Hong Kong is following mainland China's zero-tolerance approach to control COVID-19, rankling many residents of the international financial hub as much of the world shifts towards living with the coronavirus.
Hong Kong effectively closed its borders and imposed social restrictions this month to deal with a spurt in COVID-19 infections due to the spread of the Omicron variant.
Although the moves are less strict than those in parts of the mainland, they come after months of relative normalcy and are battering a city dependent on business travellers and accustomed to frequent dining out.
Frustration among the city's 7.5 million residents is mounting as the restrictions also threaten to dampen Chinese New Year celebrations at the end of the month, traditionally a time for shopping, feasting and family reunions. The border to the mainland is closed while retailers and restaurant owners are reeling during what is usually the year's busiest period.
"With the obvious conclusion that most countries have come to, that COVID-19 is not going away, the only sensible course of action is to gradually relax the quarantine arrangement and manage this endemic virus in the same way that we manage other viruses," said Stuart Bailey, chairman at the Hong Kong Exhibition & Convention Industry Association, one of the city's world-leading business sectors that has been battered by the pandemic.
Around 50 cases of the Omicron variant have been detected in the community since the first local transmission was recorded in late December, ending three months without locally transmitted infections.
Authorities have raced to contain further spread, with leader Carrie Lam vowing to persevere with zero tolerance of infections while asking society to tolerate the costs.
"I fully understand the anxiety, dissatisfaction, and anger of the public," Lam said this week. "There is nothing we can do because we need to fight this epidemic."
The government re-imposed a raft of restrictions on Jan. 7, including bans on gatherings of more than four people and dining out past 6 p.m.. Pubs, schools, gyms and cinemas have been ordered to close and air travel has been sharply cut back.
In mainland China, a handful of cities have imposed lockdowns on millions of residents, preventing them from leaving home as authorities re-double containment efforts as Beijing readies to host the Winter Olympics.
Lam's policies have long exasperated those unable to travel for business or family emergencies due to costly 21-day hotel quarantine, flight bans, and difficult paperwork.
The city's position as one of the world's busiest passenger hubs has been drastically curtailed by tough air crew restrictions and the banning of passenger flights from countries including the United States, Australia, France and Britain.
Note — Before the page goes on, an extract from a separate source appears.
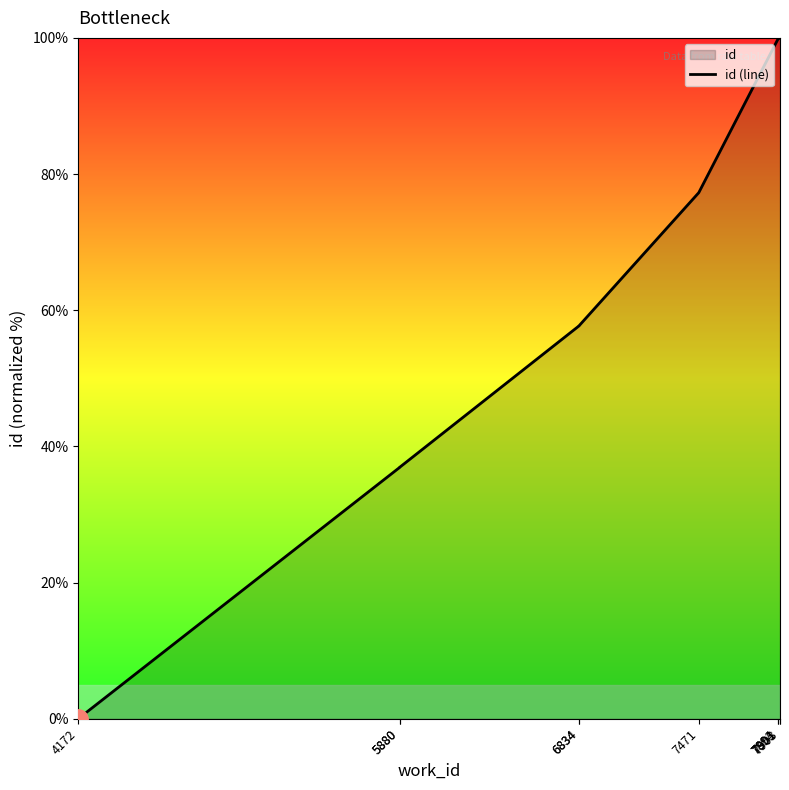

What is the sum of the values at 7901 and 6834?

157.7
Hong Kong is far behind other developed cities with its vaccination campaign. Around 75% of eligible people have had a first dose, while around 70% have had a second one. About 8% have received a third.
Almost a million people have been given mandatory testing notices so far this year, thousands have been forced into overnight lockdowns, and thousands more have been sent to government quarantine facilities.
The largest quarantine facility has been beset with electricity and supply shortages, overwhelmed by sheer numbers.
Worse may be still to come.
Amid tighter quarantine rules for aircrew, Hong Kong's Association of Freight Forwarding & Logistics said logistics costs would rise 40% in coming weeks, with premium food, fresh produce, pharmaceuticals and e-commerce goods hardest hit.
Lam told legislators on Wednesday she expected some goods to be unavailable or their price to go up, with food, electronics and medicine among the worst affected.
Bars, restaurants and caterers have forecast hundreds of millions of dollars in losses in coming weeks, while some gyms, beauty parlours and cultural establishments fear for their survival.
"We are feeling very helpless and frustrated," Hong Kong's Theatre Association said in an email.
The frustration was compounded last week when senior government officials were found to have ignored appeals to avoid large gatherings and attended a birthday bash.
Lam ordered a "disciplinary investigation," although many residents - weary from two years of COVID-19 that came on top of dramatic political change as Beijing tightened its grip on the city - wondered if rules applied only to ordinary folk.
A manager at Sun Kong restaurant, which serves dim sum in a working-class neighbourhood, pointed to his mostly empty venue, saying it was not his fault.
"Carrie Lam is the one not managing well," said the manager, who only gave his last name of Chan.